2024-10-24 –, Hollenfels
The application of Natural Language Processing (NLP) has become increasingly vital for cybersecurity threat intelligence and response strategies today. NLP plays a crucial role by enabling more accurate and nuanced analyses of potential threats through linguistic techniques. Among other applications, NLP allows quicker categorization of threats based on their nature – such as phishing schemes or anomalous behaviors – and enables prioritizing responses accordingly. NLP can also facilitate the development of content prediction schemes for analysts or provide powerful information extraction tools. We will cover two text-mining techniques that we believe are a good starting point with NLP for analysts and incident responders: sentiment analysis and Named Entity Recognition (NER). While sentiment analysis reveals underlying emotions or biases in social media content potentially linked to malicious activities, NER identifies critical information such as IP addresses, domains, and user details essential for correlating incidents across different data sources.

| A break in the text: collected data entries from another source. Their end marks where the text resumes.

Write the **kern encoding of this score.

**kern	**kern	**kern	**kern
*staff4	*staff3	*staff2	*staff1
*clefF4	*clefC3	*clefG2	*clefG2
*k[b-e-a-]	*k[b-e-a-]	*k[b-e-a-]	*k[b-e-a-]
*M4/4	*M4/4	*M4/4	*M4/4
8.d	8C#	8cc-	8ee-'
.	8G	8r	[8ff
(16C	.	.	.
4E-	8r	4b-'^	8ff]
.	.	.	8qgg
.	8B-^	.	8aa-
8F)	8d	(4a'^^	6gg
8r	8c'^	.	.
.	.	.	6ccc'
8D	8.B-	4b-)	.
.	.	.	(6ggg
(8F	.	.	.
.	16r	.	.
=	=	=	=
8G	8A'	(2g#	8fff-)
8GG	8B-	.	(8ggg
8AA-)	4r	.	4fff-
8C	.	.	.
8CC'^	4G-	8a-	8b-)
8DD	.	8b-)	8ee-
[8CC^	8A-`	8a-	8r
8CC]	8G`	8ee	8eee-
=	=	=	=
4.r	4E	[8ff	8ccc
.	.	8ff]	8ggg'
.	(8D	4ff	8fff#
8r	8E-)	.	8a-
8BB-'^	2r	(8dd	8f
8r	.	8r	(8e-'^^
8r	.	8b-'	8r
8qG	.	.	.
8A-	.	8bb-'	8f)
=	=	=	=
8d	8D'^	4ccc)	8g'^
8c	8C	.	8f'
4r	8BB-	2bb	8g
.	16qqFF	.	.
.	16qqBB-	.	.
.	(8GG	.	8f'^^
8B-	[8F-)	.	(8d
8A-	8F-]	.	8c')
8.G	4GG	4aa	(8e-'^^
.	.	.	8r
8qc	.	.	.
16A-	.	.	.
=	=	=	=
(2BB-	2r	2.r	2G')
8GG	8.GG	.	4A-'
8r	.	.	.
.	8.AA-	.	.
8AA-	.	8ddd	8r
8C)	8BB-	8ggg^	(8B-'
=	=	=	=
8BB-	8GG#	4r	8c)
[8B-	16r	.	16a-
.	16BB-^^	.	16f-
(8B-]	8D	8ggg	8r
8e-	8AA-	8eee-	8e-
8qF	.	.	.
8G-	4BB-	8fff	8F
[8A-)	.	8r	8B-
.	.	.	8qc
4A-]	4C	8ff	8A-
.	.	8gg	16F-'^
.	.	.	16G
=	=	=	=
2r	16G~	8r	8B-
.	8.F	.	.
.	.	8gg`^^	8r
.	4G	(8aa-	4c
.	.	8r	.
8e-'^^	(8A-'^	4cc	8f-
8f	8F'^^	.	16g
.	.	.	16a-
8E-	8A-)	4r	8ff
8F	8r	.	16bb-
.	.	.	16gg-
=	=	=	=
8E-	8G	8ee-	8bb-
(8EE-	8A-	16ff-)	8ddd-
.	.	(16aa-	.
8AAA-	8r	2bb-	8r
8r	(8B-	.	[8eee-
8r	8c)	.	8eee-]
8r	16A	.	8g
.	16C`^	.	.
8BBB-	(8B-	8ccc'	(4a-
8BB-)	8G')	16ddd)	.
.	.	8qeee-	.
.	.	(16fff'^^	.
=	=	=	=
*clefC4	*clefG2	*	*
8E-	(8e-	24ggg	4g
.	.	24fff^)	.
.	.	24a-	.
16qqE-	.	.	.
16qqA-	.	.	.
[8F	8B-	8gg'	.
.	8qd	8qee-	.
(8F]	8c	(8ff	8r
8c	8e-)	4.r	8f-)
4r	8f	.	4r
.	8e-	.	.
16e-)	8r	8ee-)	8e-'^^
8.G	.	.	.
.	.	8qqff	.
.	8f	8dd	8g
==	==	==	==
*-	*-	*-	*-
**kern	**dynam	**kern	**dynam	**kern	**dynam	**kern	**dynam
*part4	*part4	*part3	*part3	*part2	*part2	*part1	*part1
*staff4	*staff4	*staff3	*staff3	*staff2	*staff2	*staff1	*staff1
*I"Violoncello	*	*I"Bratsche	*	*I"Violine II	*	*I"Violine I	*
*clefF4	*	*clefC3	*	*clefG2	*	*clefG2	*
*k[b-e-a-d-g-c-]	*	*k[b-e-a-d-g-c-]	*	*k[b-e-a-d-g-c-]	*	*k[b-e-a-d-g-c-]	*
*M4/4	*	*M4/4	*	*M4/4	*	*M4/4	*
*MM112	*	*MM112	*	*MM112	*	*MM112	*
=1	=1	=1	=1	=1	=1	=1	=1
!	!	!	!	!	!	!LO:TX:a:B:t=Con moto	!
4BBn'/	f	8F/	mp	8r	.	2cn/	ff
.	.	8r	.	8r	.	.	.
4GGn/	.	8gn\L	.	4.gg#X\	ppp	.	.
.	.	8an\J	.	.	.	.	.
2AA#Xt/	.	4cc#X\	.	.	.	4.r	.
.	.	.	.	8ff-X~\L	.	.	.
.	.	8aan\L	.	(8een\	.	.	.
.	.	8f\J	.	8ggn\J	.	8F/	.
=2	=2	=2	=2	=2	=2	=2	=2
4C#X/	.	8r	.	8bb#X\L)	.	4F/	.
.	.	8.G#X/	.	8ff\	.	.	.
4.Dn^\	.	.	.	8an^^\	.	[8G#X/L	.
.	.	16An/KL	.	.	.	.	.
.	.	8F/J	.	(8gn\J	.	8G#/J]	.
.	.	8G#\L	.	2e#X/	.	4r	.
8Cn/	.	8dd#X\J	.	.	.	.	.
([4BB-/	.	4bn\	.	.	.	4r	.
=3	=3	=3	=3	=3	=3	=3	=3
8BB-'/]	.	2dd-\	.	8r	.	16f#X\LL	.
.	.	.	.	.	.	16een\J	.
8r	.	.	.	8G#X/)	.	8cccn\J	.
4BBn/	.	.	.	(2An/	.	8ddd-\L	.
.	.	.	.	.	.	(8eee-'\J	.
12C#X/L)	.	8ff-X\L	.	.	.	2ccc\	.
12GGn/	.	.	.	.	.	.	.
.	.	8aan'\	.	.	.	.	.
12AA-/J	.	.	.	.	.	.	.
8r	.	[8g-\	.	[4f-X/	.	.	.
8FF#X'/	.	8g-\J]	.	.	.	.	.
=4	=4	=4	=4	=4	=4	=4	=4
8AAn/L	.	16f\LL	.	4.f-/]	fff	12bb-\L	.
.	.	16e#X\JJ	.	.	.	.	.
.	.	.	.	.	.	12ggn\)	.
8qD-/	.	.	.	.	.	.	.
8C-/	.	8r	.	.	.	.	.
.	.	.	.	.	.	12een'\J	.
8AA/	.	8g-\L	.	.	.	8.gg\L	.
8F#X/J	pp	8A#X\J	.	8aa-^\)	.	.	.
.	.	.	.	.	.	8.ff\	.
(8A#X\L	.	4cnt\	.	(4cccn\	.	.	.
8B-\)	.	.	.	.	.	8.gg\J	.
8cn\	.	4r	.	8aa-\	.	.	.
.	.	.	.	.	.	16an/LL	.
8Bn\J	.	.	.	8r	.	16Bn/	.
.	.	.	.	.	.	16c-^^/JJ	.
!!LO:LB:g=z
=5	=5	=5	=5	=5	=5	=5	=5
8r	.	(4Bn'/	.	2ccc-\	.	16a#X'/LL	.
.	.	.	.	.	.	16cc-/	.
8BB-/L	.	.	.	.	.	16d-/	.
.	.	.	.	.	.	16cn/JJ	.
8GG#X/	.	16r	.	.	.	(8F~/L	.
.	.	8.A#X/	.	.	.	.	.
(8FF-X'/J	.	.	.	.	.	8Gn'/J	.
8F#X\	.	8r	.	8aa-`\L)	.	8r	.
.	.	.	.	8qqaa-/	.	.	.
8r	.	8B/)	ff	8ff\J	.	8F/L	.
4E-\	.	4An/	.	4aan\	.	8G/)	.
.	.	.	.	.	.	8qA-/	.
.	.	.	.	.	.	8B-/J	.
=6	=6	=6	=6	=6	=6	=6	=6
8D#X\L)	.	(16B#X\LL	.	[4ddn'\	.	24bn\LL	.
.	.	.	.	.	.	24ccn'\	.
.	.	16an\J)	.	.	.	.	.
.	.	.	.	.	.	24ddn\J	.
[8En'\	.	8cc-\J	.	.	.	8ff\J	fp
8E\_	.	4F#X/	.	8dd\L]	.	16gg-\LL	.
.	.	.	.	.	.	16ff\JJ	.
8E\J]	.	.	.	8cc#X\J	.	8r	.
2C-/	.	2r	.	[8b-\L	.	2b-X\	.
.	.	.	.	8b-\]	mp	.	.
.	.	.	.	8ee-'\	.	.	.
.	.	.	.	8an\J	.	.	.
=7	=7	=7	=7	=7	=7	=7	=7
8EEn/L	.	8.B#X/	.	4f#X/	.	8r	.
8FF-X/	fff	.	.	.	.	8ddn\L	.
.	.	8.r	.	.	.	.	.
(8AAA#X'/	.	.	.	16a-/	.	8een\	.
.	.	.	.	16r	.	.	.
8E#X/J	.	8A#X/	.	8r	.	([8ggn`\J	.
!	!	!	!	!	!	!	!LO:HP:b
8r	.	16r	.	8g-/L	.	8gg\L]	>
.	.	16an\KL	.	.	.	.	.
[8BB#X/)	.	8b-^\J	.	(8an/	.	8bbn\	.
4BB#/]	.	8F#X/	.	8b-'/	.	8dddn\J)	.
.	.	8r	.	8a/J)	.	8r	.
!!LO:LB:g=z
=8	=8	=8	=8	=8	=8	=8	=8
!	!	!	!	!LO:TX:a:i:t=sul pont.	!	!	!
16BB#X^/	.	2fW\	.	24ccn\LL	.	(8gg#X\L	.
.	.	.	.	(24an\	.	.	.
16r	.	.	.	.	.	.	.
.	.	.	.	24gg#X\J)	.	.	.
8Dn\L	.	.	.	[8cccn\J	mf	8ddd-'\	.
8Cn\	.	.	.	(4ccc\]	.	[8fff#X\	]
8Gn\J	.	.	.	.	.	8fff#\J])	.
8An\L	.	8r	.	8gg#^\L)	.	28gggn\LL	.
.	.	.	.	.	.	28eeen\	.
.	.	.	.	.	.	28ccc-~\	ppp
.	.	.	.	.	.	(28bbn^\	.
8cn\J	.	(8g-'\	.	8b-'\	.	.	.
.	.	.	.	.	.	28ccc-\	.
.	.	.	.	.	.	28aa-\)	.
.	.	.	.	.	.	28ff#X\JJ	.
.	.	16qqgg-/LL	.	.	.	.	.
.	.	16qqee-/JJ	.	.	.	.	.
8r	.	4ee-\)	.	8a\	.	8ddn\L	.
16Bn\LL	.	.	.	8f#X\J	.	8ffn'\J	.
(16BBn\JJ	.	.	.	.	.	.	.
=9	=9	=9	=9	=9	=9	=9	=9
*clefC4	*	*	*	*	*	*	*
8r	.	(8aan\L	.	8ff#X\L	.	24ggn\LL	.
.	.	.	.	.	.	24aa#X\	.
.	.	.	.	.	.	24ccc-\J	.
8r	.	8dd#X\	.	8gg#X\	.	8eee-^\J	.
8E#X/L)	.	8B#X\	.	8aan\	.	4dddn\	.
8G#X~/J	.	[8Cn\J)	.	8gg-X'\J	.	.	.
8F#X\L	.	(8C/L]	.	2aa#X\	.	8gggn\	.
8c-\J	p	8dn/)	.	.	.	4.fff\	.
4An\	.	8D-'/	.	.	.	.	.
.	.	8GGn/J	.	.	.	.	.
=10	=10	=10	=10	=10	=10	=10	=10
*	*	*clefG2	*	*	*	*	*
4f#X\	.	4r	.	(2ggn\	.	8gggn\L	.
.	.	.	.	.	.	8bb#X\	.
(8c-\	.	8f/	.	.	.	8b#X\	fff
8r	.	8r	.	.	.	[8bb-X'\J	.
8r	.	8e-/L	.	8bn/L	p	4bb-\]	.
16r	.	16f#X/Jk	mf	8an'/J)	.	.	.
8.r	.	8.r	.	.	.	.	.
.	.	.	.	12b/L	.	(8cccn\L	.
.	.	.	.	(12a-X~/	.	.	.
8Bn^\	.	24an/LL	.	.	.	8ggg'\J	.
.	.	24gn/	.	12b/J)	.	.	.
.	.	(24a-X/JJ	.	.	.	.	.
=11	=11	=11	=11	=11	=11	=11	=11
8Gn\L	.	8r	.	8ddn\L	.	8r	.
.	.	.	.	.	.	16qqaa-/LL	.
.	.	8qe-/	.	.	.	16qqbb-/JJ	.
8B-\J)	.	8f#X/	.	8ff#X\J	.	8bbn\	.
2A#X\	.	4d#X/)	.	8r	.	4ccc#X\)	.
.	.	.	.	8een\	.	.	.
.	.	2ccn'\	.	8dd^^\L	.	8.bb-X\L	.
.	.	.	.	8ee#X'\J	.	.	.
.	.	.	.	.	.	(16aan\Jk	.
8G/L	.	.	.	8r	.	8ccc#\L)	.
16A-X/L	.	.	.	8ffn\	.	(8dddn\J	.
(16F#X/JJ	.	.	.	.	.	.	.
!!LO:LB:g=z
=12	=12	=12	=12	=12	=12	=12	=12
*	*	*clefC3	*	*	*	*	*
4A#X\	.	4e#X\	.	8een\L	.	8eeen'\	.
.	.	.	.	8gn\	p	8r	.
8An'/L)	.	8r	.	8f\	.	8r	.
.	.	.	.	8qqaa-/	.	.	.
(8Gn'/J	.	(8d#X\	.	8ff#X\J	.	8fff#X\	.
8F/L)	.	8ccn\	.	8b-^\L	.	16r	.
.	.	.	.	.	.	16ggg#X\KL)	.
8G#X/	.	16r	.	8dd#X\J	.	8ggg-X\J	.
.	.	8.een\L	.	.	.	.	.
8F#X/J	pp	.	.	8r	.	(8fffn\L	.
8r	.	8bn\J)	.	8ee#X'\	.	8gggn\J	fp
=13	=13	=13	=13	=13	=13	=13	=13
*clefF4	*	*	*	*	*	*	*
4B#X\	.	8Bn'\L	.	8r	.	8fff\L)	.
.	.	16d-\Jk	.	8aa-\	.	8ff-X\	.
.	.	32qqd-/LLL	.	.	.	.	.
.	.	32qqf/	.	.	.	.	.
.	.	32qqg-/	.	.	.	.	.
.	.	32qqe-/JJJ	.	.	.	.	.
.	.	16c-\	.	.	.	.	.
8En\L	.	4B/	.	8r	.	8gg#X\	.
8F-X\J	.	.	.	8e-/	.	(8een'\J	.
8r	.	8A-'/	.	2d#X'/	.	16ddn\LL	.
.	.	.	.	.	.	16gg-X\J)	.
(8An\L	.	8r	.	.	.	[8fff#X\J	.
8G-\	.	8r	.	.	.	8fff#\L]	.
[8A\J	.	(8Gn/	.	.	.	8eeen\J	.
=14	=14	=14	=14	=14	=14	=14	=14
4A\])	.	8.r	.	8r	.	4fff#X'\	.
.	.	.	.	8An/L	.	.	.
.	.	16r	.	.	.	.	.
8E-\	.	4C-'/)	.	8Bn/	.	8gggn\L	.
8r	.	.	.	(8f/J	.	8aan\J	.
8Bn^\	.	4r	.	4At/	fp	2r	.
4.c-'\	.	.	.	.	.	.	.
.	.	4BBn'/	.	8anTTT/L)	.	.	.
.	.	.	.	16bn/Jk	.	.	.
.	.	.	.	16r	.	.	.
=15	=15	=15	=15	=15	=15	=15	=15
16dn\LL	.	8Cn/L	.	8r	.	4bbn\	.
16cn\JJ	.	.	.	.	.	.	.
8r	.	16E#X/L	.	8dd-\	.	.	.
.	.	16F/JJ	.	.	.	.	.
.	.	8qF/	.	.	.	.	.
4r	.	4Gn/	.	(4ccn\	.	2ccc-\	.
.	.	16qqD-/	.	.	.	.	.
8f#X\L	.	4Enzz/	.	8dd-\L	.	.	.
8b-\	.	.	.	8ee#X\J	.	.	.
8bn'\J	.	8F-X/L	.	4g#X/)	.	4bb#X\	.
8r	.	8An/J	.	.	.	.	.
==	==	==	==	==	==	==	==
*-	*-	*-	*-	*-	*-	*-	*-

The workshop provides a hands-on, iterative deep dive into transformer-based NLP techniques and their applications in text mining and generation for cybersecurity threat intelligence and response strategies. It is dedicated to people who have already an experience using natural language processing and LLM or LLM only, to deeper their understanding and skills.
Program:
- Quick Introduction to Transformers, best current models
- Hands-on: Text Preprocessing and Tokenization
- Text-preprocessing
- Transformer-Based Sentiment Analysis
- Choose and load a pre-trained transformer model
- Step-by-step building of an NLP pipeline using transformers library
- Run the sentiment analysis task on an imported dataset
- Same adapted the pipeline to Named Entity Recognition (NER)
- Results interpretation
- Same adapted pipeline to text-generation
- Compare basic and light models (e.g., BART, T5, Llama)
- Discussion: Applications in Cybersecurity
- Apply transformer-based NLP techniques to cybersecurity problems
- Limitations and future directions of transformer-based NLP in cybersecurity
By the end of this workshop, you will have a deep understanding of transformer-based NLP techniques and their applications in text mining and generation for cybersecurity. You will be able to apply your new skills to real-world problems and develop practical solutions for threat intelligence and incident response. You'll be able to work directly on the code and scale your analysis.
Familiarity with Python programming is expected. Prior experience with deep learning libraries such as PyTorch is a plus, along with practice of LLMs (with frontend).
Pauline's focus gravitates towards offensive cybersecurity, artificial intelligence, and programming culture. She has a background with experience in various fields including linguistics, criminology, cybersecurity, computer engineering, and education. By blending together approaches from humanities and deep technical insight, she provides a unique lens on cyber threats and their evolution. She provides these days AI developments and trainings, to make AI accessible to all. She is the founder of the Defcon group Paris and a French vice-champion para-climber.
William manages the technical team behind AS197692 at Conostix S.A. in Luxembourg. He’s been working in cybersecurity using free and opensource software on a daily basis for more than 25 years. Recently, he presented his ASN.1 templating tool at Pass the SALT 2023 in Lille. He contributed to the cleanup and enhancement efforts done on ssldump lately. He particularly enjoys tinkering with open (and not so open) hardware. Currently he likes playing around with new tools in the current ML scene, building, hopefully, useful systems for fun and, maybe, profit. When not behind an intelligent wannabe machine, he's doing analog music with his band of humans.